According to Hendrick and Kleiner (2002), “Macroergonomics is a perspective, a methodology, and a recognized sub-discipline of ergonomics/human factors” (p.3). This essentially involves the application of human system interface technologies through the inclusion of human, social, and technical aspects of in the fulfilment of ergonomic factors. “The overall goal of the discipline is to improve the human condition, including health, safety, comfort, productivity, and quality of life” (Hendrick & Kleiner, 2002).
Macroergonomics entails a study of several interfaces in enhancing significant human interaction levels. These entail human-machine interface, human-environment interface, human-job interface, and human-organization interface (Hendrick & Kleiner, 2002). In addressing these various key components of the various interfaces, there is need to develop specific technologies in a bid to address the arising contextual issues. In essence, these are elements that affect the successful implementation of the work system design.
The implementation of macroergonomics usually involves the pursuance of several feasible mechanisms, which include top down approach, bottom-up approach, and middle out analysis inclusive of an evaluation mechanism (Hendrick & Kleiner, 2002). These entail the key implementation concepts that have essentially been put to application on a wide scale in various human drive systems. The aim s to enhance operation standards through the establishment of application objectives, relevant stakeholder involvement, proper scientific assessment of the processes, and application of chosen technology options in various human interfaces. For instance, during scientific assessment of various human interface processes to establish some of the emerging gaps, this would involve a study of the various human body dimensions in order to affirm aspects of proportionality and operational ability.
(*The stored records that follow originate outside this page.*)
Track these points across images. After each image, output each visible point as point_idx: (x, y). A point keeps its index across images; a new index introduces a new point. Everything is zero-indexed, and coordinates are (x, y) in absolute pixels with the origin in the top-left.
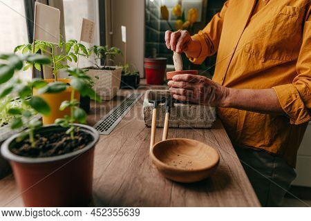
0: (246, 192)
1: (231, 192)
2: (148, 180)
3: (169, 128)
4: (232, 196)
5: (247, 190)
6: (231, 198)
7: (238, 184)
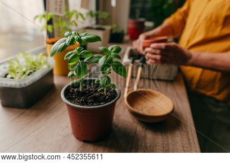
0: (190, 133)
1: (179, 132)
2: (122, 118)
3: (141, 78)
4: (179, 135)
5: (191, 132)
6: (178, 137)
7: (185, 127)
In certain experimental study carried out to establish the respective human interface capabilities, stratified sampling mechanism was used to collect random samples from 40 female and 40 male subjects (Kumar, 1998). The respective body dimensions being measured consisted of stature, body depth, elbow height, slump body weight, thigh clearance, and reach distance among other variables body structures. Regression models were used to generate the much needed statistical analytical data. Results for estimation of reach distances came out with various points for analysis. At the end of the research it was established that, “It is possible to estimate the maximum work area, and 3-D workspace volumes from only six human body dimensions with a high degree of accuracy” (Kumar, 1998).
Moreover, the fact that macroergonomics entails a component of occupational health and safety; it therefore fundamentally focuses upon the prevention of occurrencee of occupationally related accidents through application of proper technological solution and design of the work system in focus. This takes into account the application of ergonomic factors of mechanical stress, force, position, and frequency (Kumar, 1998). In an experimental study to reduce the probability of occurrence of ergonomics related workplace injuries in a manufacturing industry, the following criterion was used: damaging wrist motions (max. Allowable 1000 per hour), pinch grip force (max. Allowable 8 pounds), power grip force (max. Allowable 25 pounds), push force (max allowable 24 pounds); pull force (max. Allowable 18 pounds), static force exertion (max. Allowable 60 seconds), extreme positions (max. 0 per cycle), and mechanical stress-max. Allowable 0 per cycle (Kumar, 1998). The results derived were used to generate workable solutions in pursuance of macroergonomic principles. This took into account the ergonomic risk factors and the respective work cycles in order to eliminate them. After implementation of desired changes, a different assessment was carried out to establish changes that had occurred.
The propose solutions involved things like training operators on proper adjustment, configuration of shelves to suit required heights, and angling shelves among others (Kumar 1998). These represent some of the applicability measures pursued following the respective concepts and principles of macroergonomics earlier mentioned.